Scene comparison data:
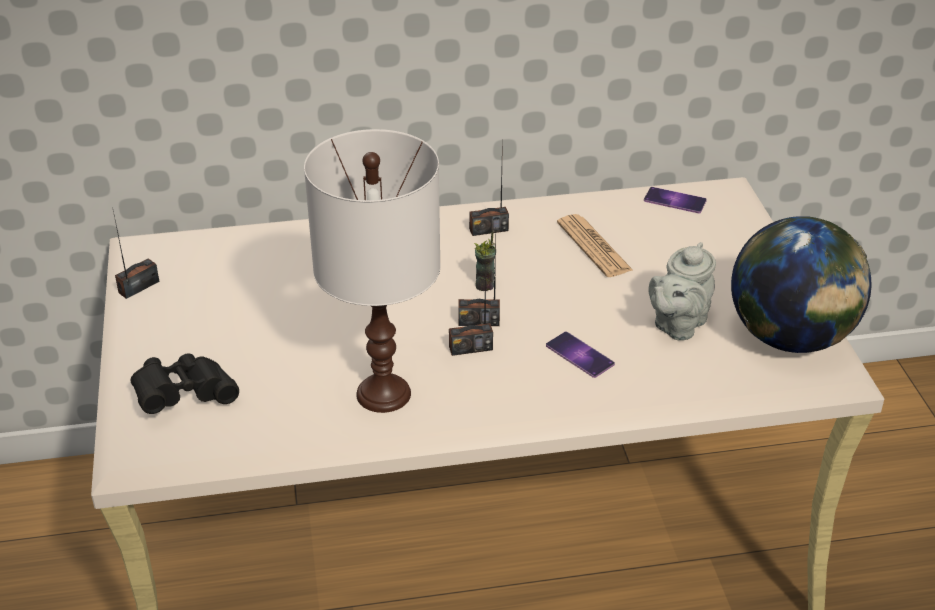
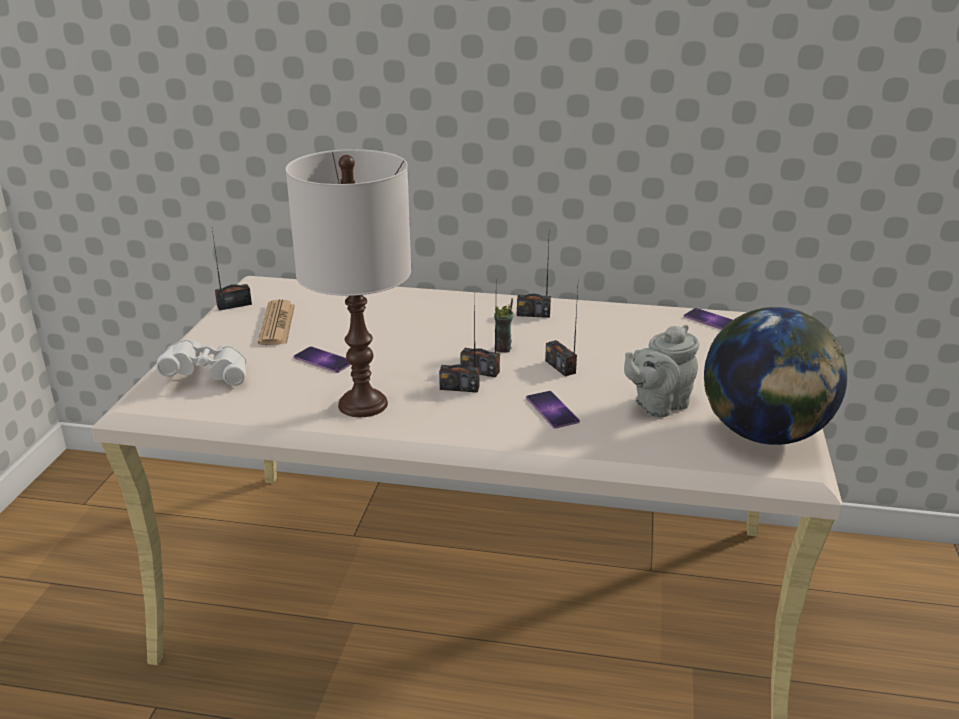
camera: 20 degrees right, 10 degrees down
(184, 397) = (207, 376): black binoculars -> white binoculars
(300, 344) = (323, 360): none -> phone
(557, 297) = (560, 367): none -> radio
(594, 247) = (617, 339): newspaper -> newspaper (277, 324)

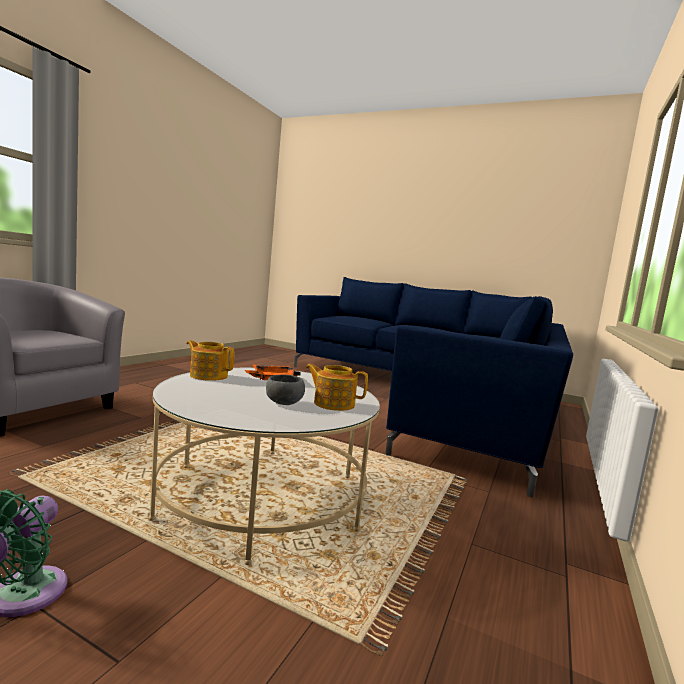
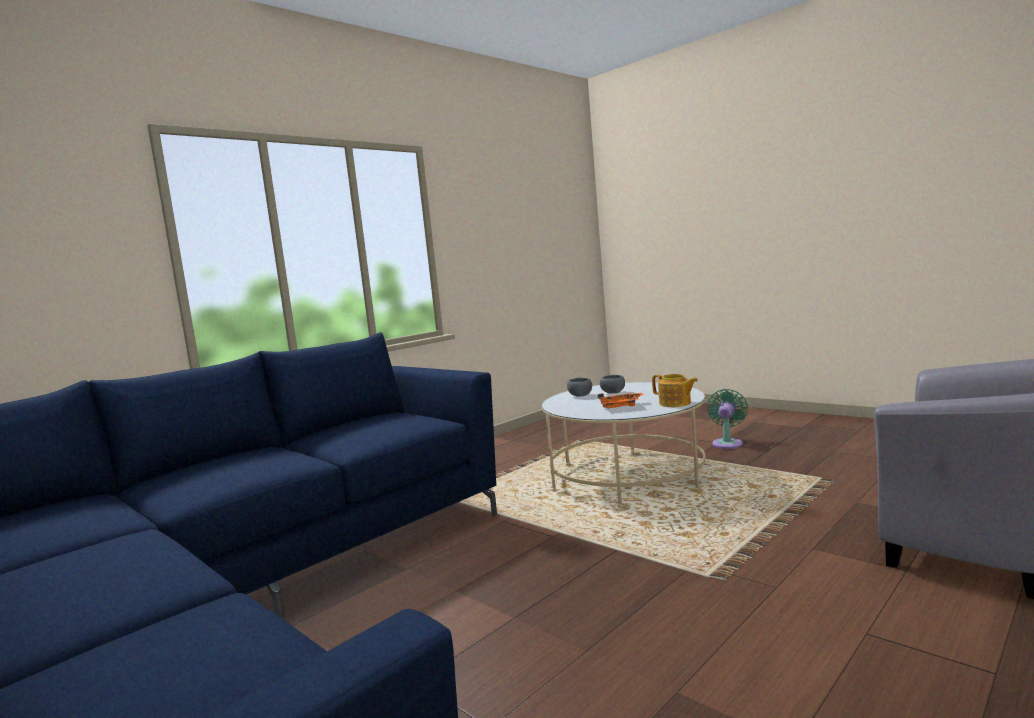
camera: 160 degrees left, 0 degrees up
(333, 404) = (579, 396): teapot -> grey bowl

*Exercise goal:* Write out the data above in full and exactly, but without the pictures.

*Answer space:*
camera: 20 degrees right, 10 degrees down
(184, 397) = (207, 376): black binoculars -> white binoculars
(300, 344) = (323, 360): none -> phone
(557, 297) = (560, 367): none -> radio
(594, 247) = (617, 339): newspaper -> newspaper (277, 324)

camera: 160 degrees left, 0 degrees up
(333, 404) = (579, 396): teapot -> grey bowl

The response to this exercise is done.